All of the Hia case isolates identified in this study over a period of 13 years belonged to a single sequence type, ST-23. Of interest were another 3 case isolates that were also typed as ST-23 but they did not express any capsular antigens and hence were deemed as NT. Further characterization of these 3 isolates confirmed the complete absence of all capsule synthesis genes. Among our collection of NT-Hi (n=939) archived at the National Microbiology Laboratory (Winnipeg, Manitoba), these were the only NT strains typed as ST-23. PFGE of these 3 ST-23 NT isolates with ST-23 Hia isolates showed almost identical DNA fingerprints suggesting their genetic similarity (Fig. 1). Therefore, it is very likely that these were originally Hia isolates that have lost their capsule synthesis genes at some point, most likely after they were isolated from the patients on culture media.

The capsule of Hia is most similar to Hib. In Hib, the capsule is a polysaccharide based on a disaccharide backbone of ribitol linked to ribitol phosphate (27), while in Hia the backbone disaccharide is glucose and ribitol phosphate (28). The increase in Hia cases in Nunavut did not appear to be related to capsule switching of Hib strains to Hia because the STs of the Hia and Hib case isolates were very different (Table II). Also, the ST-23 Hia isolates identified in Nunavut did not appear to have partial deletion of their capsule synthesis genes, which has been described to be typical of invasive Hib strains (29) and in some Hia strains too (30). Previous studies have also suggested that not all Hia strains have this partial deletion of genes in their capsule synthesis operon (10,31).

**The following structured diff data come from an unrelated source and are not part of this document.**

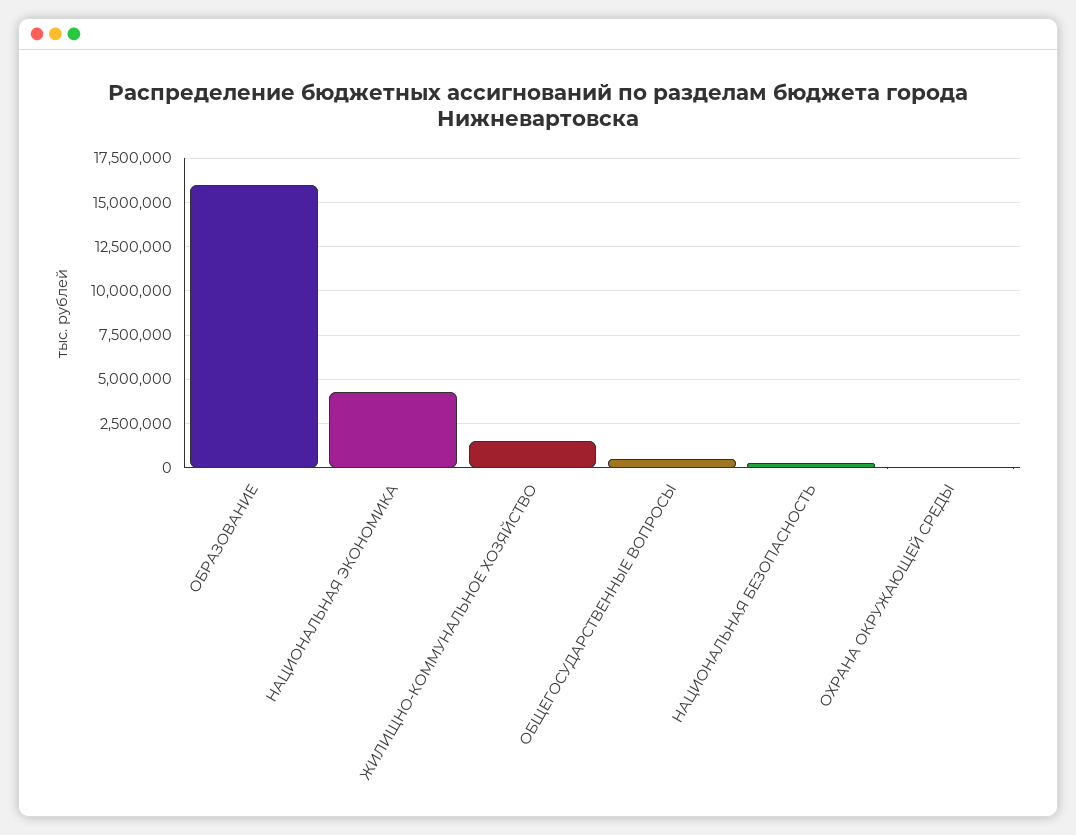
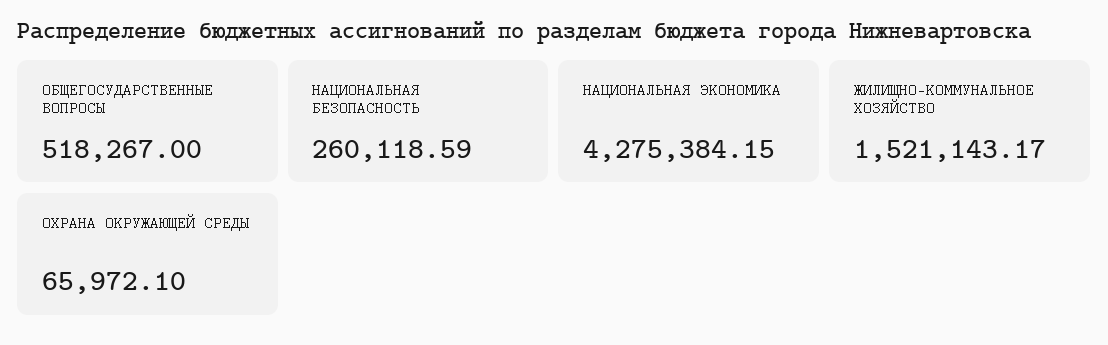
  {
-   "ОБРАЗОВАНИЕ": 16000000,
    "НАЦИОНАЛЬНАЯ ЭКОНОМИКА": 4275384.15,
    "ЖИЛИЩНО-КОММУНАЛЬНОЕ ХОЗЯЙСТВО": 1521143.17,
    "ОБЩЕГОСУДАРСТВЕННЫЕ ВОПРОСЫ": 518267,
    "НАЦИОНАЛЬНАЯ БЕЗОПАСНОСТЬ": 260118.59,
    "ОХРАНА ОКРУЖАЮЩЕЙ СРЕДЫ": 65972.1
  }

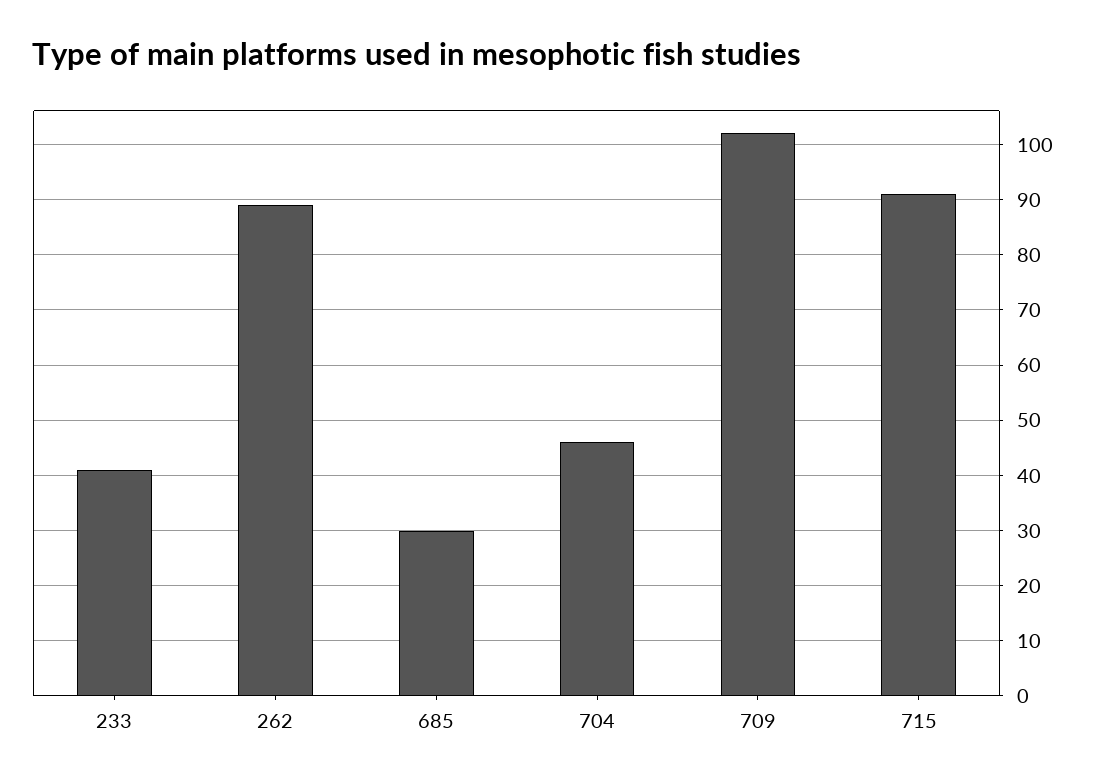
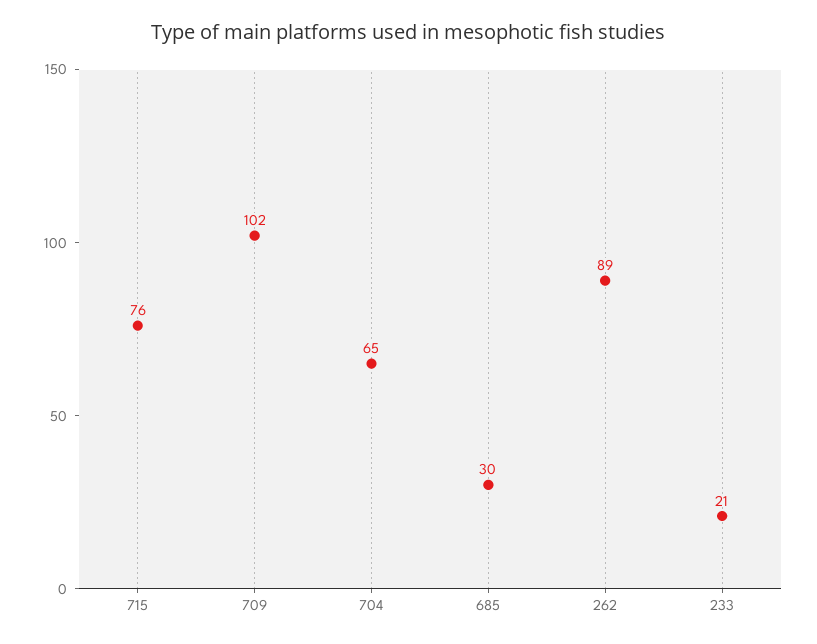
  {
-   "233": 40,
+   "233": 21,
    "262": 89,
    "685": 30,
-   "704": 45,
+   "704": 65,
    "709": 102,
-   "715": 90
+   "715": 76
  }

Besides their capsule chemistry, another noticeable difference between Hia and Hib may be their susceptibility towards antibiotics with Hib more often found to have resistance to antibiotics like ampicillin while such resistance in Hia is relatively rare. In this study, 8 out of 12 (66.7%) Hib case isolates were found to have resistance to ampicillin due to β-lactamase production versus 0 out of 43 (0%) Hia case isolates. One hypothesis may be that unlike Hib which have been in circulation for a long time and have acquired antibiotic resistance genes including those that encode for β-lactamases (32), Hia is a recently introduced pathogen as suggested to be the case in Alaska, USA (31), and therefore, have not acquired antibiotic resistance genes. Indeed, this observation of a difference between Hia and Hib in terms of their susceptibility towards commonly prescribed antibiotics had been confirmed with a larger sample size collected from 3 Canadian provinces over a period of 2 decades (33). If indeed the differential susceptibility of Hia and Hib towards commonly prescribed antibiotics depends on the longevity of the strain circulating in a population, then it is quite possible that as Hia circulates in a population over time, it will pick up antibiotic resistance genes and become resistant to antibiotics. Based on the success of the Hib conjugate vaccine, it is reasonable to assume that a Hia conjugate vaccine would protect against Hia infection and carriage as well as minimize its opportunity to pick up antibiotic resistance genes.

Given the severity of illness due to Hia (34,35), sporadic and recurrent Hia infections as well as potential Hia outbreaks (31,36,37) pose a significant threat. In addition, the lack of a vaccine and the lack of published guidelines for the prophylaxis of contact exposure may represent a gap in our public health system for an emerging pathogen in a vulnerable population. Therefore, further population-based surveillance studies to identify those who may be at risk of this infection may help us to understand the epidemiology of invasive Hia infections as well as to pave the way for potentially developing a Hia monovalent or Hia–Hib bivalent vaccine for the protection of populations at risk of exposure to this pathogen (38,39).